Regardless of the class style, I have an idea if quizzes have to remain in CS 294-115. To fix the problem of students not reading papers beforehand, let’s have quizzes for all the paper readings. In fact, the student presenters can create them! They can do the grading and then forward the results to Professor Dragan to minimize her workload.
Don’t misunderstand what I’m saying. Throughout the class, I looked at all the papers, but I mostly read only the abstract plus the first few introductory sections. I wanted to read these papers in detail, but there’s a tradeoff. If I can spend four hours the night before class working towards important research, I’m going to prefer doing that over reading a paper without hesitation.

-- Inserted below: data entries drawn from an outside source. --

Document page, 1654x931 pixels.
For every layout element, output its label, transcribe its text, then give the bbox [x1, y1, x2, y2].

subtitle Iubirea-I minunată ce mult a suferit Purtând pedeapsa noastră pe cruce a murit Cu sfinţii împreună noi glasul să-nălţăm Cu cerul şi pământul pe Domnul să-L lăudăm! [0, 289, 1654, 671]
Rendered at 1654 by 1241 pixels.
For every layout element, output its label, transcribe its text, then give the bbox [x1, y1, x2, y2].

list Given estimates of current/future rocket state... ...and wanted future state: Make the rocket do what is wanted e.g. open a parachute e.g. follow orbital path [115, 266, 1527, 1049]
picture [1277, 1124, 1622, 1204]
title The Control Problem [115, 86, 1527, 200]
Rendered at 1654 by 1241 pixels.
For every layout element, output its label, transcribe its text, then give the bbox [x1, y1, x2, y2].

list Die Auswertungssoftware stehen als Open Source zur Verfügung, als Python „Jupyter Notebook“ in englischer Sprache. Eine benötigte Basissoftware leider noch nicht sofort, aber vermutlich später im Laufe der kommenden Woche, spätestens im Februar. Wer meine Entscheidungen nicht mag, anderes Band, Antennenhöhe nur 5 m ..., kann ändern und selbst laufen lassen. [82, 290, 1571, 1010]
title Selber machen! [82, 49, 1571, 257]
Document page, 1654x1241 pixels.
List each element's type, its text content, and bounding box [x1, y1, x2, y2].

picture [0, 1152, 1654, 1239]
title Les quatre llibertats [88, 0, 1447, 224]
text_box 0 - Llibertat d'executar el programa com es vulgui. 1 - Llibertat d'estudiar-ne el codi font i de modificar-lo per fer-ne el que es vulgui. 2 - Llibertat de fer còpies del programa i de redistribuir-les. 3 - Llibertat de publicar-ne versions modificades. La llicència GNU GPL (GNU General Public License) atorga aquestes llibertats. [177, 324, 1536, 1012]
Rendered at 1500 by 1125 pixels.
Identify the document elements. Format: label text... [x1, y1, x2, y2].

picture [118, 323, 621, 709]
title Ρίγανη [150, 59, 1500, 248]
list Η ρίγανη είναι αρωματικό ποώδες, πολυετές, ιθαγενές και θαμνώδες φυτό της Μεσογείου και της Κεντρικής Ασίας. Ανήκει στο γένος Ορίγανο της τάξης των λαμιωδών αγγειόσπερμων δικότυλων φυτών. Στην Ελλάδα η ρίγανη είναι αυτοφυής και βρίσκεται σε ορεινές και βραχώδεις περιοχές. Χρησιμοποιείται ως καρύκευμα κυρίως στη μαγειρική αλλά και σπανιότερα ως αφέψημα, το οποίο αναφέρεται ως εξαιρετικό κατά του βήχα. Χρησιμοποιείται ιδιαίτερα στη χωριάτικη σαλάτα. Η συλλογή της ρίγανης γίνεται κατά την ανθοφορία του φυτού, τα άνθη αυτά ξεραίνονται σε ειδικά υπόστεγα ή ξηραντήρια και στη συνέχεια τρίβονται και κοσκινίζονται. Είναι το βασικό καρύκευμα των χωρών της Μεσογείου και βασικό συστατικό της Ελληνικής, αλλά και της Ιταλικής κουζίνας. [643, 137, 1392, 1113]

My final suggestion for the class is about the project presentation sign-up process. We had a class spreadsheet and had to sign up for one of the two days. Instead, let’s randomly assign students to presentation times and make slides due on the same night for everyone.
Well, that’s all I want to say about CS 294-115 now. This is just one person’s opinion and others will no doubt have their own thoughts about the class. I’ll check the future course websites now and then to see if there are any interesting changes from the version I just took.
Professor Dragan, thanks for a fun class!